*Excerpts from a dataset*:
--

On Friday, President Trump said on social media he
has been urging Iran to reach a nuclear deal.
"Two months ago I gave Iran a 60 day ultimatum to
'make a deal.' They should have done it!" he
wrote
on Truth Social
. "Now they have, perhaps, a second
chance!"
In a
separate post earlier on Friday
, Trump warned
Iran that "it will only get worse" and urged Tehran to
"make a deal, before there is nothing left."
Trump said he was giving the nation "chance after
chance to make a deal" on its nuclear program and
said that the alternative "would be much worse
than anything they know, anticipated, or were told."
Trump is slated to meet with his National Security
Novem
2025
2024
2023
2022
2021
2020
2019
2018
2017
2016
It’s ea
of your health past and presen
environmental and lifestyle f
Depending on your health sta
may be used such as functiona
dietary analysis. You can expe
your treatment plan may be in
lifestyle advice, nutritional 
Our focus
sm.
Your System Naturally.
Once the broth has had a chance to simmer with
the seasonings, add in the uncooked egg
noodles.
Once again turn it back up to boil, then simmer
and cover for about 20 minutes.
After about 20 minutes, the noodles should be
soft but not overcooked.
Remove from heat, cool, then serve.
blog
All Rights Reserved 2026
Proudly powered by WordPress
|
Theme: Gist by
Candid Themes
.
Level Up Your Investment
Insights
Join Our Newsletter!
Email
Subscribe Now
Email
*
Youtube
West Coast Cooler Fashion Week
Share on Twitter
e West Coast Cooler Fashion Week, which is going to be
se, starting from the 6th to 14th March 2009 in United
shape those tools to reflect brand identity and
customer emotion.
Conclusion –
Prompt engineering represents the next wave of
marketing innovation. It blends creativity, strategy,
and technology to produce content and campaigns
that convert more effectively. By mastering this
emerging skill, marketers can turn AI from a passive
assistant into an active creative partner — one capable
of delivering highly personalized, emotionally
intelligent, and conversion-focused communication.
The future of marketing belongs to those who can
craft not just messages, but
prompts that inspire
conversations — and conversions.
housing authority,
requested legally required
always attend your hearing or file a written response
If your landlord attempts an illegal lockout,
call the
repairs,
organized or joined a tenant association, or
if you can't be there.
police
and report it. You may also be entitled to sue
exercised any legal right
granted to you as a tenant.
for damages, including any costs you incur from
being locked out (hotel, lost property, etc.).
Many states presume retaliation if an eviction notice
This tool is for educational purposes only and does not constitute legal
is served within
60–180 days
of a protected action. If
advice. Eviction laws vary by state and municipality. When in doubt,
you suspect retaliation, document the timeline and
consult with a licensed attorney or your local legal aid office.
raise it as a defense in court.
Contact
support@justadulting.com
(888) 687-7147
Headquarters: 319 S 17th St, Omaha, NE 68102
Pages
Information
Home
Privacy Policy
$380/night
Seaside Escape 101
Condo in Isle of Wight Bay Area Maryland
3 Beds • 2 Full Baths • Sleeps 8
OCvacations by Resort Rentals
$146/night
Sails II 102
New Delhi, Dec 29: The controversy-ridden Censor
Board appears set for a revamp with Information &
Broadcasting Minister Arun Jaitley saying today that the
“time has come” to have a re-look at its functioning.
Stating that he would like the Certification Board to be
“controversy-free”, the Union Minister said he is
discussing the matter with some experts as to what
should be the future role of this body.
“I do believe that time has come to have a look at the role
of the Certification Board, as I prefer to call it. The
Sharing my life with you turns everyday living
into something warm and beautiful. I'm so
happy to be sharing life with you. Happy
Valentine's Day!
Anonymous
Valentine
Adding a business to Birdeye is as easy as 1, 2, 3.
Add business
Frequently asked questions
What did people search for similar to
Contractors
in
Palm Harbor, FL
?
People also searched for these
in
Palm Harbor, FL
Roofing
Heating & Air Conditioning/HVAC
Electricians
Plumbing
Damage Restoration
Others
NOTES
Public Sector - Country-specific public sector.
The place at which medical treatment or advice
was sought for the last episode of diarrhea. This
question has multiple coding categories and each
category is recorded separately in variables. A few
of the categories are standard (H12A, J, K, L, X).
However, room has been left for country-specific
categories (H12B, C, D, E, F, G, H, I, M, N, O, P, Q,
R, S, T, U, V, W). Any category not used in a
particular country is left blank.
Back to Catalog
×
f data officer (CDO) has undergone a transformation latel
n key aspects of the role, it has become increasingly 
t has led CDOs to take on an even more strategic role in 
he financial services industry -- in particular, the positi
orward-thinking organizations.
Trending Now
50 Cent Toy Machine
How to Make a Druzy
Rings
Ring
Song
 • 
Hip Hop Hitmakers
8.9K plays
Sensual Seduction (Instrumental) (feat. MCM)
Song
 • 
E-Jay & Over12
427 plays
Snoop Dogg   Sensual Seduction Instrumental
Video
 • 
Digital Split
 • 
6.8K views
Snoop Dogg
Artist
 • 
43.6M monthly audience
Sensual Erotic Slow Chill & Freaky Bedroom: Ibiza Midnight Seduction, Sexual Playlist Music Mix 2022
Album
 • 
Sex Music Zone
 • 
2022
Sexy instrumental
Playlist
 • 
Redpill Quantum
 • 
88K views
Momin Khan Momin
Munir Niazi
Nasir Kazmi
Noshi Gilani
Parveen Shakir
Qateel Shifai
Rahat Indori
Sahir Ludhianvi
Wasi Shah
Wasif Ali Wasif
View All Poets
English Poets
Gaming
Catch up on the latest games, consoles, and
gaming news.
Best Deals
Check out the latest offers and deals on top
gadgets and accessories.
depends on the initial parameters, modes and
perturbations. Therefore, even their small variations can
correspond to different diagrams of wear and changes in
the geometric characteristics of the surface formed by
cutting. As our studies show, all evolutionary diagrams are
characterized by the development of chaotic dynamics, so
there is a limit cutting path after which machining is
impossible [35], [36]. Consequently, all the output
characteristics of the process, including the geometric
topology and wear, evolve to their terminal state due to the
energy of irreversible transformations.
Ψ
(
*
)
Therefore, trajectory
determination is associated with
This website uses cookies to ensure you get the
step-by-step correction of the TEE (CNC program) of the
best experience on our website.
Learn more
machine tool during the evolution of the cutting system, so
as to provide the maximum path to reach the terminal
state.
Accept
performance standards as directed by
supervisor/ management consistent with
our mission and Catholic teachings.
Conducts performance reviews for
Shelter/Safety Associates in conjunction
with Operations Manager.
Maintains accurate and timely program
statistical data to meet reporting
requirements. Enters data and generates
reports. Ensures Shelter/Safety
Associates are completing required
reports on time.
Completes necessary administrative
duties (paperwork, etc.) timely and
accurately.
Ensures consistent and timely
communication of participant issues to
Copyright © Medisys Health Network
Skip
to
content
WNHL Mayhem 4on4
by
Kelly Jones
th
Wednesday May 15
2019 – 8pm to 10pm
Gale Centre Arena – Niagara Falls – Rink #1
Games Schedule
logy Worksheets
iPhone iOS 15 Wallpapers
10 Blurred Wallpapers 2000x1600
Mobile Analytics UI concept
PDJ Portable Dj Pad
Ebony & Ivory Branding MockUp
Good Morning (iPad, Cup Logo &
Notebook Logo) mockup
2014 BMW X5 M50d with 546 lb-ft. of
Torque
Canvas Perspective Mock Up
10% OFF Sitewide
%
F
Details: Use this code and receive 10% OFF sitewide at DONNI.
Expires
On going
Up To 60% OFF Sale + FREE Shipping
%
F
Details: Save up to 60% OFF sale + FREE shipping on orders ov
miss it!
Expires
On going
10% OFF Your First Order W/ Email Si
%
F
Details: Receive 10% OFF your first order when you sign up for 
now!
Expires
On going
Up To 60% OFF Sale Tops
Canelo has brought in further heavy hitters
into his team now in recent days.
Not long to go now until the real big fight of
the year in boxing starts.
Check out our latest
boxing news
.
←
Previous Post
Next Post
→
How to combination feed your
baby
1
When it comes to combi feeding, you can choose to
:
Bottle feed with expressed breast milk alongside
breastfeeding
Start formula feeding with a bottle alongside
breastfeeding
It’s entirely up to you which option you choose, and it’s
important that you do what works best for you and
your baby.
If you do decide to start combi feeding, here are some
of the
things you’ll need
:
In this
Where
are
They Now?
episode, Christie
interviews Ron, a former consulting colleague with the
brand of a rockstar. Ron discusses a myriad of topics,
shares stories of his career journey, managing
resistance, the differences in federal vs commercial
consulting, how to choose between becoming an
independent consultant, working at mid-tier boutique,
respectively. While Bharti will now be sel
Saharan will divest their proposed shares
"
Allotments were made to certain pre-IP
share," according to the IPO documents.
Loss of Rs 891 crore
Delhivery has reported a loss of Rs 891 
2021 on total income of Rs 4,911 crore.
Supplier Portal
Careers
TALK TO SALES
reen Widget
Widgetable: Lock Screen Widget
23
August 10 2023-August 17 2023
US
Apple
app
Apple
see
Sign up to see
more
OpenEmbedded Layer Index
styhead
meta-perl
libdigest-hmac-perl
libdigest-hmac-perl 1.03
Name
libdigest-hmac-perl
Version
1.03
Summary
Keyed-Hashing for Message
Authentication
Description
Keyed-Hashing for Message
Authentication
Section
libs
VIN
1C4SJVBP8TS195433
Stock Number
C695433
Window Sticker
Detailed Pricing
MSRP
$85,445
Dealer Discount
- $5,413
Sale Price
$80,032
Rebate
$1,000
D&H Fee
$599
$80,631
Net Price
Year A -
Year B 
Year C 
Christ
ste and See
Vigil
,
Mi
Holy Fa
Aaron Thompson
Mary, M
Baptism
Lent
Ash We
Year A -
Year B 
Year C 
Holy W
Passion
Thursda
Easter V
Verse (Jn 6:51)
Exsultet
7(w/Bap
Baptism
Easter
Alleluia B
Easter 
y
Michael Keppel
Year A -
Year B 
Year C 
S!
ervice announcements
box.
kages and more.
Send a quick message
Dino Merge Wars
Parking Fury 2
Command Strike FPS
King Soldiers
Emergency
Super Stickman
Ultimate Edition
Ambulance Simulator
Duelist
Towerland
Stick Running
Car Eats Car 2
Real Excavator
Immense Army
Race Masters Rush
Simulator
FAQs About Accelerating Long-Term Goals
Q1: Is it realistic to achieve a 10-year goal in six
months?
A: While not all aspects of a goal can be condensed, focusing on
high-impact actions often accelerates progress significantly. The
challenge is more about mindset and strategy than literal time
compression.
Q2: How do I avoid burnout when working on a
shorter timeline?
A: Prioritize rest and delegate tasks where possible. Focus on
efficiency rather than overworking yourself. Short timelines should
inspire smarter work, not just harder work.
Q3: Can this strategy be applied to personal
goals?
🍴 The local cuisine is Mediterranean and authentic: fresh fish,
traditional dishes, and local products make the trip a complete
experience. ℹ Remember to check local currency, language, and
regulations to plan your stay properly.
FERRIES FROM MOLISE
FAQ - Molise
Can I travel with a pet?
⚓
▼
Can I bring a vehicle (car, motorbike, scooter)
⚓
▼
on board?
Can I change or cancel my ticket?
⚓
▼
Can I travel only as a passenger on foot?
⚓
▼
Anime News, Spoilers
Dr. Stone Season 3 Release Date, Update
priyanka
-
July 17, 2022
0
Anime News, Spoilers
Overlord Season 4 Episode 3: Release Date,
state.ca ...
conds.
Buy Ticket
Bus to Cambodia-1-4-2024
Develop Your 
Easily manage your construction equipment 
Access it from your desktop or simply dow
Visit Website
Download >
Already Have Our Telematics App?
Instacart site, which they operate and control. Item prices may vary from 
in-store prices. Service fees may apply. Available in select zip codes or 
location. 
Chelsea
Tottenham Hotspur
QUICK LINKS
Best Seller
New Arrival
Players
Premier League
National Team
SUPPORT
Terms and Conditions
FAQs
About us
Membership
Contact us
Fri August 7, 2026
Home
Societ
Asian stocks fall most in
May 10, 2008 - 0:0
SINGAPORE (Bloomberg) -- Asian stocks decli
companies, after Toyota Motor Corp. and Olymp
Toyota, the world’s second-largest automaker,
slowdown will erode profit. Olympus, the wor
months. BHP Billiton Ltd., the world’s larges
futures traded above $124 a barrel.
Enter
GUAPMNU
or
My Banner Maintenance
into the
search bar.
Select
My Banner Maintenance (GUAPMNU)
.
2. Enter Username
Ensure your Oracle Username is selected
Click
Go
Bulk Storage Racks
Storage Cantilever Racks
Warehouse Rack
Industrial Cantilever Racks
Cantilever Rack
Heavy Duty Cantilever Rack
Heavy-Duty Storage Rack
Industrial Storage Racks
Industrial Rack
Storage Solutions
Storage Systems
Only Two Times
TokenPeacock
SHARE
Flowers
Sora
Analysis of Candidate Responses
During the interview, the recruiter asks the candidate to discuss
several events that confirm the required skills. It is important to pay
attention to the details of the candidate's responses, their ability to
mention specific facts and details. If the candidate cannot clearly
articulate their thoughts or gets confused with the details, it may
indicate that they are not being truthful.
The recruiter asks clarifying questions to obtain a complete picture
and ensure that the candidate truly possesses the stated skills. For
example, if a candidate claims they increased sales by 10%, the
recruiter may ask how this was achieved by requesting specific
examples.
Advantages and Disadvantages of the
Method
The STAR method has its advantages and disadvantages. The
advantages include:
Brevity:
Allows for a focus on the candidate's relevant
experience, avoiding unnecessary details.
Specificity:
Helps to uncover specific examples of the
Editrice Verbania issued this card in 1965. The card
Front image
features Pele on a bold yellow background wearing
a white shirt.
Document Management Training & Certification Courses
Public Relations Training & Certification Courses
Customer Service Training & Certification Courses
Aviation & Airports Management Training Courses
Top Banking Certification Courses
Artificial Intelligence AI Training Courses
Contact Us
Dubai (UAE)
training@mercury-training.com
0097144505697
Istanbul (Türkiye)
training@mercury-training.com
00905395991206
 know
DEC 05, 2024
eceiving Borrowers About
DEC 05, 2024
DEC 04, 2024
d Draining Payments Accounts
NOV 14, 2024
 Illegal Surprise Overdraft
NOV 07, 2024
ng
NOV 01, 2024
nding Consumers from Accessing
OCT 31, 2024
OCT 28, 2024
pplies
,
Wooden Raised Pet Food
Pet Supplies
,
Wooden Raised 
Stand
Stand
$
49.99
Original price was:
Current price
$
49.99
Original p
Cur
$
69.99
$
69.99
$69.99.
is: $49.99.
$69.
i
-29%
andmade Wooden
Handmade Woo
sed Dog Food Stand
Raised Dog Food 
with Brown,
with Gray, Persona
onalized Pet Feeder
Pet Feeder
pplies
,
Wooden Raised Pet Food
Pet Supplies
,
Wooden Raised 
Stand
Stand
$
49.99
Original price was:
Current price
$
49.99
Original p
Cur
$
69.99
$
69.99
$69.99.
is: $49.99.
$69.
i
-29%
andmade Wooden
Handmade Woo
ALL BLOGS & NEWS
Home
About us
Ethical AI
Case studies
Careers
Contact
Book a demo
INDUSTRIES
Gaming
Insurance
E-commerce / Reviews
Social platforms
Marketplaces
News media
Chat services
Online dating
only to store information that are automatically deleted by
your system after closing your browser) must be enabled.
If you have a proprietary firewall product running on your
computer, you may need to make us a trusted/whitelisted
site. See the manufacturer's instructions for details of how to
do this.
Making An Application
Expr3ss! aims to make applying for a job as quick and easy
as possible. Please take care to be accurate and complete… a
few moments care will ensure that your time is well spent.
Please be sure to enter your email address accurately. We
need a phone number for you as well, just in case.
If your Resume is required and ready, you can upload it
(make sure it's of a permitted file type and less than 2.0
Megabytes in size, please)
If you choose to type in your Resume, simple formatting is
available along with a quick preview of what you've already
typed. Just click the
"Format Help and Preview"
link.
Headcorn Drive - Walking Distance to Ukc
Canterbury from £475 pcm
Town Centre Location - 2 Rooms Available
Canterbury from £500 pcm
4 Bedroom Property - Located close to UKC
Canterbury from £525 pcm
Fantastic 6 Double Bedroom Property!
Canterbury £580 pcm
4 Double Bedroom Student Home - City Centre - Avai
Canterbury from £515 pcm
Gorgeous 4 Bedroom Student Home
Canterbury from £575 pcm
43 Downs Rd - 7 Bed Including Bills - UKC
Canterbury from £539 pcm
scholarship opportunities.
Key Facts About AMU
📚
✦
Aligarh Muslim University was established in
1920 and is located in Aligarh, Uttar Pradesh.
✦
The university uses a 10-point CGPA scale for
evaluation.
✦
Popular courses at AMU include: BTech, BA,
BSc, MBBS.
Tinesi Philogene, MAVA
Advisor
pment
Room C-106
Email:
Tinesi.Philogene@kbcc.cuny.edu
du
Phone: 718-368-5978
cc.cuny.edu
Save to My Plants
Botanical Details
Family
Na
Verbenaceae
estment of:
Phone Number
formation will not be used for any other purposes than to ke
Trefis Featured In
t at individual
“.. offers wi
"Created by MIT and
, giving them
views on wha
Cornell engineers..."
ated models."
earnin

--

*Task requirements*:
Arrange the lines from the first line of the items through the line containing "dietary analysis. You can expe" as a Markdown table with the columns Row and Line. Give each line its row number in the Row column and leave out blank lines.

*Answer to the exercise*:
| Row | Line |
|---|---|
| 1 | On Friday, President Trump said on social media he |
| 2 | has been urging Iran to reach a nuclear deal. |
| 3 | "Two months ago I gave Iran a 60 day ultimatum to |
| 4 | 'make a deal.' They should have done it!" he |
| 5 | wrote |
| 6 | on Truth Social |
| 7 | . "Now they have, perhaps, a second |
| 8 | chance!" |
| 9 | In a |
| 10 | separate post earlier on Friday |
| 11 | , Trump warned |
| 12 | Iran that "it will only get worse" and urged Tehran to |
| 13 | "make a deal, before there is nothing left." |
| 14 | Trump said he was giving the nation "chance after |
| 15 | chance to make a deal" on its nuclear program and |
| 16 | said that the alternative "would be much worse |
| 17 | than anything they know, anticipated, or were told." |
| 18 | Trump is slated to meet with his National Security |
| 19 | Novem |
| 20 | 2025 |
| 21 | 2024 |
| 22 | 2023 |
| 23 | 2022 |
| 24 | 2021 |
| 25 | 2020 |
| 26 | 2019 |
| 27 | 2018 |
| 28 | 2017 |
| 29 | 2016 |
| 30 | It’s ea |
| 31 | of your health past and presen |
| 32 | environmental and lifestyle f |
| 33 | Depending on your health sta |
| 34 | may be used such as functiona |
| 35 | dietary analysis. You can expe |